My little garmin etrex has been rock solid for years and accurate to within a few feet. I'll keep it for a back up on my next skiff.


----------



## GG34 (May 2, 2014)

firecat1981 said:


> My little garmin etrex has been rock solid for years and accurate to within a few feet. I'll keep it for a back up on my next skiff.


Is it a chartplotter as well?


----------



## firecat1981 (Nov 27, 2007)

If by that you mean it has uploadable marine maps that you can set way points and navigate towards, then yes. To me a gps and plotter are nearly one in the same these days.


----------



## GG34 (May 2, 2014)

Yes that's what I mean.
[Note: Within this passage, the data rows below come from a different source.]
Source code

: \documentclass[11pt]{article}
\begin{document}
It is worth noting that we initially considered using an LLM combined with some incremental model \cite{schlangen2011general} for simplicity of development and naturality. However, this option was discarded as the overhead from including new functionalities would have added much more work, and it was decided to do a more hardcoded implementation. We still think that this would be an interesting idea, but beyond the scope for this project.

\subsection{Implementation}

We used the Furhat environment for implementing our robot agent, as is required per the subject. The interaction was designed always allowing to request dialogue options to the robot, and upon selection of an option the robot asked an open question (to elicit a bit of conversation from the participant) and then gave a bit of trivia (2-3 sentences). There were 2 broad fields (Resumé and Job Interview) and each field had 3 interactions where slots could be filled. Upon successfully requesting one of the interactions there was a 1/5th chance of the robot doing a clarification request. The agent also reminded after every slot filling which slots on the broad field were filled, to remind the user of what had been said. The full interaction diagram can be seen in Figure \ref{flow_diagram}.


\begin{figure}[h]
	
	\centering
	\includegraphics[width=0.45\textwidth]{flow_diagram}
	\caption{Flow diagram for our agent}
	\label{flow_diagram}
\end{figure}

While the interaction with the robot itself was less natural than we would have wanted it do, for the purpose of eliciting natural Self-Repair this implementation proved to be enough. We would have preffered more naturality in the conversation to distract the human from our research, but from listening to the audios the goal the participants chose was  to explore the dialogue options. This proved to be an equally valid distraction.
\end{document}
Do the charts have depths?


----------



## firecat1981 (Nov 27, 2007)

Yes, some maps are better then others, here is what I use cause they were free. The detail increases as you zoom in of coarse.

https://www.microskiff.com/threads/getting-maps-for-my-gps-how-i-did-it.2327/


----------



## krash (Jan 9, 2007)

I have an Lowrance H2Oc, used to have the B&W but it lost its brains and BPS replaced it with a color version for me... Its a few years old and running strong. I upgraded to a Nautical Path chip and it doe have does shw depths and bottom structure or contours as well as wrecks and stuff that were known at the time the map chip was made. 
Take it with us on a buddys offshore boat for that reason, depths, as his FF/GPS combo looses its response when we get out around 600'.. so for a general idea if we are in 750' or at the drop off its good for that.
Inshore in the flats and bays where its say less than 12' the detail and contours are not that great though.

Its older, not sure if they still make it but it works great. The one thing I don't like about it is in the sun the B&W unit was much easier to read. You can set way points, create routes, and check distane form point a to b just like most hadr mount units, you just have to deal with a much smaller screen.

Just recently downloaded the Navionics app to my phone and compared to the handheld, the Navionics maos are considerably better and up to date. I checked with Navionics to see of they have a chip with will work, wanted newer bottom contours, and unfortunately they do not.. the newer chips are larger than the 2gb size of the older ones. 
The Navionics phone app is nice, equivalent to the Navionics+ chip, but the phone screen is not easy to read in the sun either.. besides phone's cost to much when dropped over the side and I generally do not take my phone out when in the boat.

I mainly use the handheld when paddling as a trail marker to find my way back to the launch when paddling in mangrove creeks and tunnels... its amazing how quick you can get lost after a few turns and the tide come back in or goes out.


----------